What is the 'Danger Zone' temperature range for food?
5-60
What is the first thing that should be done when cleaning a slicer?
Unplug the slicer
What does PPE stand for, and name two examples used in hospitality?
PPE = Personal Protective Equipment. Examples: gloves, hairnets, aprons, safety shoes.
What is the first thing you should do when a customer enters the venue?
Greet them promptly with a smile and friendly tone.
Name two sectors of the hospitality industry.
Sectors: Accommodation, Food & Beverage, Entertainment & Leisure, Travel & Tourism.
Name two signs of food spoilage.
Signs: sour smell, slimy texture, discoloration, mould.
What technique helps retain the shape of a whole chicken when roasting?
Trussing
Name one responsibility of an employer and one of an employee under WHS legislation
Provide a safe work environment. Employee: Follow safety instructions and use PPE.
What are three qualities of excellent customer service?
Friendly attitude, good communication, problem-solving.
What is the difference between front-of-house and back-of-house roles?
Front-of-house: customer-facing (e.g., waiter). Back-of-house: behind the scenes (e.g., chef).
What are harmful microorganisms that can cause illness called?
Pathogens
Which dimensions are correct for a jardinière precision cut?
3mm3mm3mm
What is the correct procedure if a fire breaks out in the kitchen?
Turn off heat sources (if safe), raise the alarm, evacuate according to procedures, use fire extinguisher if trained.
How would you handle a complaint about undercooked food?
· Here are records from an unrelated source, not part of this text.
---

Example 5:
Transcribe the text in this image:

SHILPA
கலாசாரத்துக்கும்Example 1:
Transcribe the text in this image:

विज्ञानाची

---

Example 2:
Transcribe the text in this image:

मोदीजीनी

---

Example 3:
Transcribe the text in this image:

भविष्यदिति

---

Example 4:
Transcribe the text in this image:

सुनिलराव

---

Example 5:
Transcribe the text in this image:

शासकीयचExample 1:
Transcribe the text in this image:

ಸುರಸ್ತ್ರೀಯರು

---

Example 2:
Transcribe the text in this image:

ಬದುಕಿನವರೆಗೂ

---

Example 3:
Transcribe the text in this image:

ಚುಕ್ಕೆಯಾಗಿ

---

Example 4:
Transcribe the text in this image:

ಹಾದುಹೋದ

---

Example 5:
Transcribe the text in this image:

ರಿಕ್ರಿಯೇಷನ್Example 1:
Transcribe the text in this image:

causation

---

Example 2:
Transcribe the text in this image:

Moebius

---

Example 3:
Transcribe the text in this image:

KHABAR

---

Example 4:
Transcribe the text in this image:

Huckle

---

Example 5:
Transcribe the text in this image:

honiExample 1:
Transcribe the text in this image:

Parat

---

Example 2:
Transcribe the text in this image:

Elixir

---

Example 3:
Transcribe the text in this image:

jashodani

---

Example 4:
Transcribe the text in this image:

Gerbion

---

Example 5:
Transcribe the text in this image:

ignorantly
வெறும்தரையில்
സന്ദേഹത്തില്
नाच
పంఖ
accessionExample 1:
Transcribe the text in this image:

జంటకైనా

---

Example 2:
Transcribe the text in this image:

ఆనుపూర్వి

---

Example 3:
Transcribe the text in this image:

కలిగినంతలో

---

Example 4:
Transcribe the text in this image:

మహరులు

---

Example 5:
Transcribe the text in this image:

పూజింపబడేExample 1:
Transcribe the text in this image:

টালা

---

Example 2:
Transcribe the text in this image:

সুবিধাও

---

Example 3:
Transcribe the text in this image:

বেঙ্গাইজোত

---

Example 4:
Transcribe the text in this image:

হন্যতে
Apologise, offer to replace the meal or inform the supervisor. Stay calm and polite.
What is mise en place and why is it important?
French term for “put in place”; prepping ingredients and equipment before service.
What legislation governs food safety practices in NSW?
NSW Food Act 2003 and Food Standards Code (Australia New Zealand)
What is the primary importance of ergonomics for food handlers in maintaining safe work practices?
to reduce the risk of injury and promote well being
What does a Safety Data Sheet (SDS) provide information about?
it provides information about a chemical's hazards, safe handling, storage, and emergency procedures.
Why is body language important in hospitality customer service?
It shows professionalism, confidence, and approachability—positive posture and eye contact are key.
Name and describe two types of menus
À la carte: individual priced items; Table d’hôte: set menu with fixed price.
Explain how to calibrate and use a food thermometer.
Insert thermometer into thickest part of food, wait for steady reading. To calibrate: place in ice water (should read 0°C) or boiling water (should read 100°C).
What is the most appropriate first aid response for a customer experiencing an anaphylactic reaction after consuming nuts?
call an ambulance and administer epipen
Explain the hierarchy of hazard control with an example relevant to hospitality.
Hierarchy: 1) Eliminate, 2) Substitute, 3) Engineer controls, 4) Admin controls, 5) PPE. Example: Using a machine guard to prevent cuts.
Provide an example of upselling in a restaurant.
Example: Suggesting a side dish or dessert with a main meal ("Would you like fries with that?").
Explain the role of a Food and Beverage Attendant in a fine dining setting.
Greets guests, takes orders, serves food/drinks, ensures customer satisfaction with fine etiquette.